BEGIN

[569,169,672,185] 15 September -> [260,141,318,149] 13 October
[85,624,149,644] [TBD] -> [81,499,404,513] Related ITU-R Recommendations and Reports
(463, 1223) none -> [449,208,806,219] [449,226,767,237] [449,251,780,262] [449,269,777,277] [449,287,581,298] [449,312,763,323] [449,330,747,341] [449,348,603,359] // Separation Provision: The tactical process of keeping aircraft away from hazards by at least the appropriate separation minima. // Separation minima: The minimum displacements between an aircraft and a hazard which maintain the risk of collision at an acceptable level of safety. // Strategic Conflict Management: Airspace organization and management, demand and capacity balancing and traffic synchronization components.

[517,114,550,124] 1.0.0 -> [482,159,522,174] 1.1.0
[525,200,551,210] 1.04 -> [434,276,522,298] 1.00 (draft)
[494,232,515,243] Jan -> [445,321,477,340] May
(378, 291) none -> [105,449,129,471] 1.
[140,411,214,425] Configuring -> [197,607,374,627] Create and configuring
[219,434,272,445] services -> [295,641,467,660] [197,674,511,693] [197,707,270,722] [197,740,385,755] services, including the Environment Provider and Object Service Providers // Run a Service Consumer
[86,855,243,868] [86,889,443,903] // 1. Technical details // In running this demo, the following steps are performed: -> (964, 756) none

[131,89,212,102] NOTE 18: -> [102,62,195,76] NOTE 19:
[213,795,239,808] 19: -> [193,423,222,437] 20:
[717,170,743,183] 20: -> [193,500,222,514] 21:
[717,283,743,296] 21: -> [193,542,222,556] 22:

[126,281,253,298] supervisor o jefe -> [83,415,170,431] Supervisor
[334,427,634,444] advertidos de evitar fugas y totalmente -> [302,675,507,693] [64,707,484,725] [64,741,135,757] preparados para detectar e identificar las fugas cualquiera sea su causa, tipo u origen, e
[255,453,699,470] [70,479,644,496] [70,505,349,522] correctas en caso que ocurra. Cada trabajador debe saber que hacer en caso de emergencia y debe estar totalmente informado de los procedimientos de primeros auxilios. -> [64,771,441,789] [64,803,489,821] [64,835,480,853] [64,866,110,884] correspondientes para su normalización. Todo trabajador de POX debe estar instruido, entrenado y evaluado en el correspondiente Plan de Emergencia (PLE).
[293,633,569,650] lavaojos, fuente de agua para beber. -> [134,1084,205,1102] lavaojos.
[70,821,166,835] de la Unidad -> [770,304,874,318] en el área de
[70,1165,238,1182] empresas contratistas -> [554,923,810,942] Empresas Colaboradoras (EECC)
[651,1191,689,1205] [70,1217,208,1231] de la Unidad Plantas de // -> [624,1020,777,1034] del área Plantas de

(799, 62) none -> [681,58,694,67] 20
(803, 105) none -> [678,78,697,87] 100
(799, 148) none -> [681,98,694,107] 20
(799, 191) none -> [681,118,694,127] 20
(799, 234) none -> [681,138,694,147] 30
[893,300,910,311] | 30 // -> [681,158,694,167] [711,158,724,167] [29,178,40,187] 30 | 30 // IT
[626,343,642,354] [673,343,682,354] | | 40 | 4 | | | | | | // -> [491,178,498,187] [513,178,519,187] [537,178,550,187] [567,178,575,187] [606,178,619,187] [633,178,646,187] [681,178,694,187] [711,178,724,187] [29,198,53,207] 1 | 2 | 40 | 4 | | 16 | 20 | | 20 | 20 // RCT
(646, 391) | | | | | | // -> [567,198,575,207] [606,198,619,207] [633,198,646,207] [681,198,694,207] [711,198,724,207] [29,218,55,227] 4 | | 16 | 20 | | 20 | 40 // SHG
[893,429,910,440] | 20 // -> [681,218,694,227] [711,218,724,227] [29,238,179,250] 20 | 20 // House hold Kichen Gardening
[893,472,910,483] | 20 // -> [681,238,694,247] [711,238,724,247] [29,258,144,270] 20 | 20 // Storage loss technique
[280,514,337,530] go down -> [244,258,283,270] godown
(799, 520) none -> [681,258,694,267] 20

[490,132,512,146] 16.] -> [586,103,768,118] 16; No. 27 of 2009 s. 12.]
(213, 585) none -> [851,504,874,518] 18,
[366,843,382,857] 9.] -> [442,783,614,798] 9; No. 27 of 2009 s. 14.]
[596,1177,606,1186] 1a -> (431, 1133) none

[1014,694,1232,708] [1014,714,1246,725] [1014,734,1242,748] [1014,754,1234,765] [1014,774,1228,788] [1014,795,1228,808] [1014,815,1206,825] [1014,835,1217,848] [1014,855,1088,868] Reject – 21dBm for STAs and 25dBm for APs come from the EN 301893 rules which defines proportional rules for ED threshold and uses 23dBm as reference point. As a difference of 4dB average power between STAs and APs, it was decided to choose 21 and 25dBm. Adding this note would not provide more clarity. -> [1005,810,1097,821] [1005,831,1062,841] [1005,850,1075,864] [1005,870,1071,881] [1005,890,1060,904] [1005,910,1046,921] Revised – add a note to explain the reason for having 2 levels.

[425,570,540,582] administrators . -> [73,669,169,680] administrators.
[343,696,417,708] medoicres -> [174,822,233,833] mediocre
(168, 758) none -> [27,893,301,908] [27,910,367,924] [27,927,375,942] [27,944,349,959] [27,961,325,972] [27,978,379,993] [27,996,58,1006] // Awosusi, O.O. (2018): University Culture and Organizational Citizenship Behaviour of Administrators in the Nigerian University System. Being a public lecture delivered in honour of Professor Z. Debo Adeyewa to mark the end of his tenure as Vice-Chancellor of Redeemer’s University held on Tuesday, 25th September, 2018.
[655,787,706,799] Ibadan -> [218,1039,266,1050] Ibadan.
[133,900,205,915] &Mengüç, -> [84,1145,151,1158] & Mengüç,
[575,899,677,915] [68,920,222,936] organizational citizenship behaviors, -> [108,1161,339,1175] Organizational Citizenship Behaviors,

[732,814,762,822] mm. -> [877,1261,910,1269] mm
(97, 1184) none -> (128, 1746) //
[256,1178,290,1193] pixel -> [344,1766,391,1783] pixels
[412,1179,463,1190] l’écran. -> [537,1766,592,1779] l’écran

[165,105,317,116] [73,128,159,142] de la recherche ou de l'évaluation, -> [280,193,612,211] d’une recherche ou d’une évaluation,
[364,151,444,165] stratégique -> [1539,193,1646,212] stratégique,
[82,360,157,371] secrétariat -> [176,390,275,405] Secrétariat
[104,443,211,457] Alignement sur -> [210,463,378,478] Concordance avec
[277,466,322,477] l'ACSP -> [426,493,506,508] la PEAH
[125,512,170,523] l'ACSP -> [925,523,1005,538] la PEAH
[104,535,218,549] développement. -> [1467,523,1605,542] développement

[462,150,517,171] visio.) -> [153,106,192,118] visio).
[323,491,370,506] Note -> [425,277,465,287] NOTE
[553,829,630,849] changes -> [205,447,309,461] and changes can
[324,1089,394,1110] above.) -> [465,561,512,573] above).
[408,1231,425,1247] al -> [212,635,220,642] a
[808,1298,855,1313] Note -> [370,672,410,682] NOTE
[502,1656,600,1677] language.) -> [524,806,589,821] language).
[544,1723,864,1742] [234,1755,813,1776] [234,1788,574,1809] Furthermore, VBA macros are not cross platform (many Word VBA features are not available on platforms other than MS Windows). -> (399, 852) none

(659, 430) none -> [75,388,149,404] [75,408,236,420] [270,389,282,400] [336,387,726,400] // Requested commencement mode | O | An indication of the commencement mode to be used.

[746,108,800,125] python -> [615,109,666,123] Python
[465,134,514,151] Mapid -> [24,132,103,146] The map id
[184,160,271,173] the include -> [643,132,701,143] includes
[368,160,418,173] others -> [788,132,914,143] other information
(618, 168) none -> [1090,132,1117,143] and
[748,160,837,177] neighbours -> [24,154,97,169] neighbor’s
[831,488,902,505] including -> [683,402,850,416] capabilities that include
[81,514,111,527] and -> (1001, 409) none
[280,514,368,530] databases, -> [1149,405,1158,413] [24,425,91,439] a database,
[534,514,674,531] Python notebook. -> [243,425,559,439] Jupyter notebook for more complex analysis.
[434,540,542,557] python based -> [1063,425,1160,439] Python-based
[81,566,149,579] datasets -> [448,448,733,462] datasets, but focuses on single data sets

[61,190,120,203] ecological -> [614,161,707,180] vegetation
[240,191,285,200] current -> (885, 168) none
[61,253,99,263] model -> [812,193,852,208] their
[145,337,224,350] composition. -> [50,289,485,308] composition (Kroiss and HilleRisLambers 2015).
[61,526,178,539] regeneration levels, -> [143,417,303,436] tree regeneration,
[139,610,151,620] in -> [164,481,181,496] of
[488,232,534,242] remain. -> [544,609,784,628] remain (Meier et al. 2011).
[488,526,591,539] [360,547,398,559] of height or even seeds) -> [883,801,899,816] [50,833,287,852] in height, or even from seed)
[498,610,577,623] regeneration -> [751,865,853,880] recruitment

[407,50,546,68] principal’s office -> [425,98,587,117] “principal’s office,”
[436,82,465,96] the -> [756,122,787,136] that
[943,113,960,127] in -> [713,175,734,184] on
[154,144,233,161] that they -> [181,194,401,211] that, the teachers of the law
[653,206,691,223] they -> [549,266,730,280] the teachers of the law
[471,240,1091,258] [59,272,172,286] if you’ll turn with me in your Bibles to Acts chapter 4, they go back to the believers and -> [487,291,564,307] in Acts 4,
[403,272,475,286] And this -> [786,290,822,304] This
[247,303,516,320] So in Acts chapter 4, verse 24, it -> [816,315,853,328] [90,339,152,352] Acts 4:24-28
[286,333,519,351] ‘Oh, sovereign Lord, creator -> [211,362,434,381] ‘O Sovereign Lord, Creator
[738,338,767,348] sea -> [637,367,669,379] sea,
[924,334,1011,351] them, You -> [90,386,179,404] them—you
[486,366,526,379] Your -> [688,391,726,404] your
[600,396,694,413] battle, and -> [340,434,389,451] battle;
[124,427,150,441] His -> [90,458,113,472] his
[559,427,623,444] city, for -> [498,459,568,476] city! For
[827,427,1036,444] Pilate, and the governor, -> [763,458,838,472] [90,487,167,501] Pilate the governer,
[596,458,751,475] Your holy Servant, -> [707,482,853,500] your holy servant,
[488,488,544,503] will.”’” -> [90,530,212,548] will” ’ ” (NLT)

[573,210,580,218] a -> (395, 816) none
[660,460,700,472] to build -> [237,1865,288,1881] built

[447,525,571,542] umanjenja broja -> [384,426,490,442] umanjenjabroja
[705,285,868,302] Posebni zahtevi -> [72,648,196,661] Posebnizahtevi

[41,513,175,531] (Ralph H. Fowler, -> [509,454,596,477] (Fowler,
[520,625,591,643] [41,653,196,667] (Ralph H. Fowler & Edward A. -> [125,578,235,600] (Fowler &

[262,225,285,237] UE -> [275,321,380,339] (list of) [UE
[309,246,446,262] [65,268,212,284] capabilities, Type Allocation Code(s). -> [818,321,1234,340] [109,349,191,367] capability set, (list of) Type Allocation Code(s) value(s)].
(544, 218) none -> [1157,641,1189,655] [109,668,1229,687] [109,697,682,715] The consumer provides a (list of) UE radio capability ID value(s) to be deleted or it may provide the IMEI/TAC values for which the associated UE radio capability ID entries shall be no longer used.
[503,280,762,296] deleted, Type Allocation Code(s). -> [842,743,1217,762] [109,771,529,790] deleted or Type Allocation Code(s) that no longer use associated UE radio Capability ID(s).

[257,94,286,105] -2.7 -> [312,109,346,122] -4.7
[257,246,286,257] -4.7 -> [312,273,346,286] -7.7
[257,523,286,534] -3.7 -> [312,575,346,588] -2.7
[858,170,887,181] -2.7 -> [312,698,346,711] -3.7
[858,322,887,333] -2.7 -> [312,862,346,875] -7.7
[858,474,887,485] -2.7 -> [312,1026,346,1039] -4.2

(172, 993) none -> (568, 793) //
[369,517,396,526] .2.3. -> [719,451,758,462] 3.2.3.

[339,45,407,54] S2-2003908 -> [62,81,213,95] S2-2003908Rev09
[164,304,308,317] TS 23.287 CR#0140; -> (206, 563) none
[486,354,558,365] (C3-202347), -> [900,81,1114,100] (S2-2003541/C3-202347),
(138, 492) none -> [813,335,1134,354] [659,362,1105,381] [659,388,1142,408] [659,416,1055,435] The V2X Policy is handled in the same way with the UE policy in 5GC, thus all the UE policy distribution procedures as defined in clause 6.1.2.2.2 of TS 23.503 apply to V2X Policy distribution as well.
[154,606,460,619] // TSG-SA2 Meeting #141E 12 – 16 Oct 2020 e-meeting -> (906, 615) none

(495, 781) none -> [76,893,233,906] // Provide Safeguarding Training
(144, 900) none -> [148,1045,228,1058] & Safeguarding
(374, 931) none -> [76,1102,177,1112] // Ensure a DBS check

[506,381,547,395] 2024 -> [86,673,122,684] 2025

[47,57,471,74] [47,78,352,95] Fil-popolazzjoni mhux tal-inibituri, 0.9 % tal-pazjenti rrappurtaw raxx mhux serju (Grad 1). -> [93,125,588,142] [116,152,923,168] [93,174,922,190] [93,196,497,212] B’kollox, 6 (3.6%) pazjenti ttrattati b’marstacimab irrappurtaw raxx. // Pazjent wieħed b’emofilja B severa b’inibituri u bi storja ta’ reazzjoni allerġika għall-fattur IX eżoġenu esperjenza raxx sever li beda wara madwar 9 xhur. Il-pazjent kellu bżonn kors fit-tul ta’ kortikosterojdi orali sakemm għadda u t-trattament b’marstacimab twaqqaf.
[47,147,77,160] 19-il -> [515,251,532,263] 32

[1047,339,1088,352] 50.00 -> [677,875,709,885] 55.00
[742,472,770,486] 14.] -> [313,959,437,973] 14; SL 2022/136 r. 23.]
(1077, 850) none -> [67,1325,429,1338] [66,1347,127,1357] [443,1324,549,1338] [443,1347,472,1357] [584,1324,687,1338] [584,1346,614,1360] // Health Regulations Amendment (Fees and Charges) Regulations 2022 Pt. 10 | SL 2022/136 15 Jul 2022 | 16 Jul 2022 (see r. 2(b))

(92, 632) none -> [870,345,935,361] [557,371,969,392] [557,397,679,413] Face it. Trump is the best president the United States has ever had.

END

• TASK ITEM
What you give back should be exactly the lines from the one with "(374, 931) none" through the final line of the listing, and no others.

• RESULT FOR THIS TASK
(374, 931) none -> [76,1102,177,1112] // Ensure a DBS check

[506,381,547,395] 2024 -> [86,673,122,684] 2025

[47,57,471,74] [47,78,352,95] Fil-popolazzjoni mhux tal-inibituri, 0.9 % tal-pazjenti rrappurtaw raxx mhux serju (Grad 1). -> [93,125,588,142] [116,152,923,168] [93,174,922,190] [93,196,497,212] B’kollox, 6 (3.6%) pazjenti ttrattati b’marstacimab irrappurtaw raxx. // Pazjent wieħed b’emofilja B severa b’inibituri u bi storja ta’ reazzjoni allerġika għall-fattur IX eżoġenu esperjenza raxx sever li beda wara madwar 9 xhur. Il-pazjent kellu bżonn kors fit-tul ta’ kortikosterojdi orali sakemm għadda u t-trattament b’marstacimab twaqqaf.
[47,147,77,160] 19-il -> [515,251,532,263] 32

[1047,339,1088,352] 50.00 -> [677,875,709,885] 55.00
[742,472,770,486] 14.] -> [313,959,437,973] 14; SL 2022/136 r. 23.]
(1077, 850) none -> [67,1325,429,1338] [66,1347,127,1357] [443,1324,549,1338] [443,1347,472,1357] [584,1324,687,1338] [584,1346,614,1360] // Health Regulations Amendment (Fees and Charges) Regulations 2022 Pt. 10 | SL 2022/136 15 Jul 2022 | 16 Jul 2022 (see r. 2(b))

(92, 632) none -> [870,345,935,361] [557,371,969,392] [557,397,679,413] Face it. Trump is the best president the United States has ever had.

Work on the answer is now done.